==== Study material ====

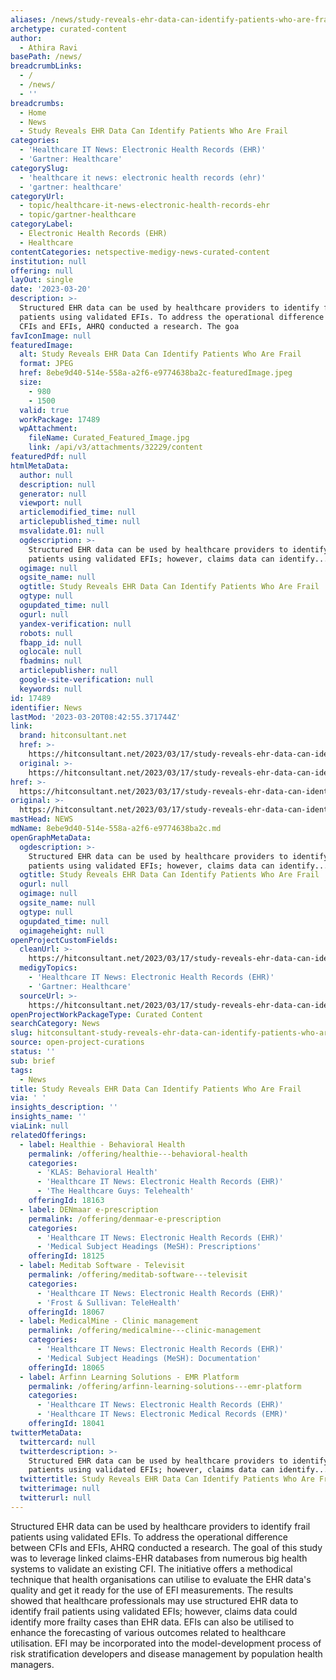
 ```yaml
---
aliases: /news/study-reveals-ehr-data-can-identify-patients-who-are-frail
archetype: curated-content
author:
  - Athira Ravi
basePath: /news/
breadcrumbLinks:
  - /
  - /news/
  - ''
breadcrumbs:
  - Home
  - News
  - Study Reveals EHR Data Can Identify Patients Who Are Frail
categories:
  - 'Healthcare IT News: Electronic Health Records (EHR)'
  - 'Gartner: Healthcare'
categorySlug:
  - 'healthcare it news: electronic health records (ehr)'
  - 'gartner: healthcare'
categoryUrl:
  - topic/healthcare-it-news-electronic-health-records-ehr
  - topic/gartner-healthcare
categoryLabel:
  - Electronic Health Records (EHR)
  - Healthcare
contentCategories: netspective-medigy-news-curated-content
institution: null
offering: null
layOut: single
date: '2023-03-20'
description: >-
  Structured EHR data can be used by healthcare providers to identify frail
  patients using validated EFIs. To address the operational difference between
  CFIs and EFIs, AHRQ conducted a research. The goa
favIconImage: null
featuredImage:
  alt: Study Reveals EHR Data Can Identify Patients Who Are Frail
  format: JPEG
  href: 8ebe9d40-514e-558a-a2f6-e9774638ba2c-featuredImage.jpeg
  size:
    - 980
    - 1500
  valid: true
  workPackage: 17489
  wpAttachment:
    fileName: Curated_Featured_Image.jpg
    link: /api/v3/attachments/32229/content
featuredPdf: null
htmlMetaData:
  author: null
  description: null
  generator: null
  viewport: null
  articlemodified_time: null
  articlepublished_time: null
  msvalidate.01: null
  ogdescription: >-
    Structured EHR data can be used by healthcare providers to identify frail
    patients using validated EFIs; however, claims data can identify...
  ogimage: null
  ogsite_name: null
  ogtitle: Study Reveals EHR Data Can Identify Patients Who Are Frail
  ogtype: null
  ogupdated_time: null
  ogurl: null
  yandex-verification: null
  robots: null
  fbapp_id: null
  oglocale: null
  fbadmins: null
  articlepublisher: null
  google-site-verification: null
  keywords: null
id: 17489
identifier: News
lastMod: '2023-03-20T08:42:55.371744Z'
link:
  brand: hitconsultant.net
  href: >-
    https://hitconsultant.net/2023/03/17/study-reveals-ehr-data-can-identify-patients-who-are-frail/
  original: >-
    https://hitconsultant.net/2023/03/17/study-reveals-ehr-data-can-identify-patients-who-are-frail/
href: >-
  https://hitconsultant.net/2023/03/17/study-reveals-ehr-data-can-identify-patients-who-are-frail/
original: >-
  https://hitconsultant.net/2023/03/17/study-reveals-ehr-data-can-identify-patients-who-are-frail/
mastHead: NEWS
mdName: 8ebe9d40-514e-558a-a2f6-e9774638ba2c.md
openGraphMetaData:
  ogdescription: >-
    Structured EHR data can be used by healthcare providers to identify frail
    patients using validated EFIs; however, claims data can identify...
  ogtitle: Study Reveals EHR Data Can Identify Patients Who Are Frail
  ogurl: null
  ogimage: null
  ogsite_name: null
  ogtype: null
  ogupdated_time: null
  ogimageheight: null
openProjectCustomFields:
  cleanUrl: >-
    https://hitconsultant.net/2023/03/17/study-reveals-ehr-data-can-identify-patients-who-are-frail/
  medigyTopics:
    - 'Healthcare IT News: Electronic Health Records (EHR)'
    - 'Gartner: Healthcare'
  sourceUrl: >-
    https://hitconsultant.net/2023/03/17/study-reveals-ehr-data-can-identify-patients-who-are-frail/
openProjectWorkPackageType: Curated Content
searchCategory: News
slug: hitconsultant-study-reveals-ehr-data-can-identify-patients-who-are-frail
source: open-project-curations
status: ''
sub: brief
tags:
  - News
title: Study Reveals EHR Data Can Identify Patients Who Are Frail
via: ' '
insights_description: ''
insights_name: ''
viaLink: null
relatedOfferings:
  - label: Healthie - Behavioral Health
    permalink: /offering/healthie---behavioral-health
    categories:
      - 'KLAS: Behavioral Health'
      - 'Healthcare IT News: Electronic Health Records (EHR)'
      - 'The Healthcare Guys: Telehealth'
    offeringId: 18163
  - label: DENmaar e-prescription
    permalink: /offering/denmaar-e-prescription
    categories:
      - 'Healthcare IT News: Electronic Health Records (EHR)'
      - 'Medical Subject Headings (MeSH): Prescriptions'
    offeringId: 18125
  - label: Meditab Software - Televisit
    permalink: /offering/meditab-software---televisit
    categories:
      - 'Healthcare IT News: Electronic Health Records (EHR)'
      - 'Frost & Sullivan: TeleHealth'
    offeringId: 18067
  - label: MedicalMine - Clinic management
    permalink: /offering/medicalmine---clinic-management
    categories:
      - 'Healthcare IT News: Electronic Health Records (EHR)'
      - 'Medical Subject Headings (MeSH): Documentation'
    offeringId: 18065
  - label: Arfinn Learning Solutions - EMR Platform
    permalink: /offering/arfinn-learning-solutions---emr-platform
    categories:
      - 'Healthcare IT News: Electronic Health Records (EHR)'
      - 'Healthcare IT News: Electronic Medical Records (EMR)'
    offeringId: 18041
twitterMetaData:
  twittercard: null
  twitterdescription: >-
    Structured EHR data can be used by healthcare providers to identify frail
    patients using validated EFIs; however, claims data can identify...
  twittertitle: Study Reveals EHR Data Can Identify Patients Who Are Frail
  twitterimage: null
  twitterurl: null
---
```

<p>Structured EHR data can be used by healthcare providers to identify frail patients using validated EFIs. To address the operational difference between CFIs and EFIs, AHRQ conducted a research. The goal of this study was to leverage linked claims-EHR databases from numerous big health systems to validate an existing CFI. The initiative offers a methodical technique that health organisations can utilise to evaluate the EHR data's quality and get it ready for the use of EFI measurements. The results showed that healthcare professionals may use structured EHR data to identify frail patients using validated EFIs; however, claims data could identify more frailty cases than EHR data. EFIs can also be utilised to enhance the forecasting of various outcomes related to healthcare utilisation. EFI may be incorporated into the model-development process of risk stratification developers and disease management by population health managers.</p>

====

_Your goal_
Recopy the full listing exactly, passing over any picture.

_Task response_
 ```yaml
---
aliases: /news/study-reveals-ehr-data-can-identify-patients-who-are-frail
archetype: curated-content
author:
  - Athira Ravi
basePath: /news/
breadcrumbLinks:
  - /
  - /news/
  - ''
breadcrumbs:
  - Home
  - News
  - Study Reveals EHR Data Can Identify Patients Who Are Frail
categories:
  - 'Healthcare IT News: Electronic Health Records (EHR)'
  - 'Gartner: Healthcare'
categorySlug:
  - 'healthcare it news: electronic health records (ehr)'
  - 'gartner: healthcare'
categoryUrl:
  - topic/healthcare-it-news-electronic-health-records-ehr
  - topic/gartner-healthcare
categoryLabel:
  - Electronic Health Records (EHR)
  - Healthcare
contentCategories: netspective-medigy-news-curated-content
institution: null
offering: null
layOut: single
date: '2023-03-20'
description: >-
  Structured EHR data can be used by healthcare providers to identify frail
  patients using validated EFIs. To address the operational difference between
  CFIs and EFIs, AHRQ conducted a research. The goa
favIconImage: null
featuredImage:
  alt: Study Reveals EHR Data Can Identify Patients Who Are Frail
  format: JPEG
  href: 8ebe9d40-514e-558a-a2f6-e9774638ba2c-featuredImage.jpeg
  size:
    - 980
    - 1500
  valid: true
  workPackage: 17489
  wpAttachment:
    fileName: Curated_Featured_Image.jpg
    link: /api/v3/attachments/32229/content
featuredPdf: null
htmlMetaData:
  author: null
  description: null
  generator: null
  viewport: null
  articlemodified_time: null
  articlepublished_time: null
  msvalidate.01: null
  ogdescription: >-
    Structured EHR data can be used by healthcare providers to identify frail
    patients using validated EFIs; however, claims data can identify...
  ogimage: null
  ogsite_name: null
  ogtitle: Study Reveals EHR Data Can Identify Patients Who Are Frail
  ogtype: null
  ogupdated_time: null
  ogurl: null
  yandex-verification: null
  robots: null
  fbapp_id: null
  oglocale: null
  fbadmins: null
  articlepublisher: null
  google-site-verification: null
  keywords: null
id: 17489
identifier: News
lastMod: '2023-03-20T08:42:55.371744Z'
link:
  brand: hitconsultant.net
  href: >-
    https://hitconsultant.net/2023/03/17/study-reveals-ehr-data-can-identify-patients-who-are-frail/
  original: >-
    https://hitconsultant.net/2023/03/17/study-reveals-ehr-data-can-identify-patients-who-are-frail/
href: >-
  https://hitconsultant.net/2023/03/17/study-reveals-ehr-data-can-identify-patients-who-are-frail/
original: >-
  https://hitconsultant.net/2023/03/17/study-reveals-ehr-data-can-identify-patients-who-are-frail/
mastHead: NEWS
mdName: 8ebe9d40-514e-558a-a2f6-e9774638ba2c.md
openGraphMetaData:
  ogdescription: >-
    Structured EHR data can be used by healthcare providers to identify frail
    patients using validated EFIs; however, claims data can identify...
  ogtitle: Study Reveals EHR Data Can Identify Patients Who Are Frail
  ogurl: null
  ogimage: null
  ogsite_name: null
  ogtype: null
  ogupdated_time: null
  ogimageheight: null
openProjectCustomFields:
  cleanUrl: >-
    https://hitconsultant.net/2023/03/17/study-reveals-ehr-data-can-identify-patients-who-are-frail/
  medigyTopics:
    - 'Healthcare IT News: Electronic Health Records (EHR)'
    - 'Gartner: Healthcare'
  sourceUrl: >-
    https://hitconsultant.net/2023/03/17/study-reveals-ehr-data-can-identify-patients-who-are-frail/
openProjectWorkPackageType: Curated Content
searchCategory: News
slug: hitconsultant-study-reveals-ehr-data-can-identify-patients-who-are-frail
source: open-project-curations
status: ''
sub: brief
tags:
  - News
title: Study Reveals EHR Data Can Identify Patients Who Are Frail
via: ' '
insights_description: ''
insights_name: ''
viaLink: null
relatedOfferings:
  - label: Healthie - Behavioral Health
    permalink: /offering/healthie---behavioral-health
    categories:
      - 'KLAS: Behavioral Health'
      - 'Healthcare IT News: Electronic Health Records (EHR)'
      - 'The Healthcare Guys: Telehealth'
    offeringId: 18163
  - label: DENmaar e-prescription
    permalink: /offering/denmaar-e-prescription
    categories:
      - 'Healthcare IT News: Electronic Health Records (EHR)'
      - 'Medical Subject Headings (MeSH): Prescriptions'
    offeringId: 18125
  - label: Meditab Software - Televisit
    permalink: /offering/meditab-software---televisit
    categories:
      - 'Healthcare IT News: Electronic Health Records (EHR)'
      - 'Frost & Sullivan: TeleHealth'
    offeringId: 18067
  - label: MedicalMine - Clinic management
    permalink: /offering/medicalmine---clinic-management
    categories:
      - 'Healthcare IT News: Electronic Health Records (EHR)'
      - 'Medical Subject Headings (MeSH): Documentation'
    offeringId: 18065
  - label: Arfinn Learning Solutions - EMR Platform
    permalink: /offering/arfinn-learning-solutions---emr-platform
    categories:
      - 'Healthcare IT News: Electronic Health Records (EHR)'
      - 'Healthcare IT News: Electronic Medical Records (EMR)'
    offeringId: 18041
twitterMetaData:
  twittercard: null
  twitterdescription: >-
    Structured EHR data can be used by healthcare providers to identify frail
    patients using validated EFIs; however, claims data can identify...
  twittertitle: Study Reveals EHR Data Can Identify Patients Who Are Frail
  twitterimage: null
  twitterurl: null
---
```

<p>Structured EHR data can be used by healthcare providers to identify frail patients using validated EFIs. To address the operational difference between CFIs and EFIs, AHRQ conducted a research. The goal of this study was to leverage linked claims-EHR databases from numerous big health systems to validate an existing CFI. The initiative offers a methodical technique that health organisations can utilise to evaluate the EHR data's quality and get it ready for the use of EFI measurements. The results showed that healthcare professionals may use structured EHR data to identify frail patients using validated EFIs; however, claims data could identify more frailty cases than EHR data. EFIs can also be utilised to enhance the forecasting of various outcomes related to healthcare utilisation. EFI may be incorporated into the model-development process of risk stratification developers and disease management by population health managers.</p>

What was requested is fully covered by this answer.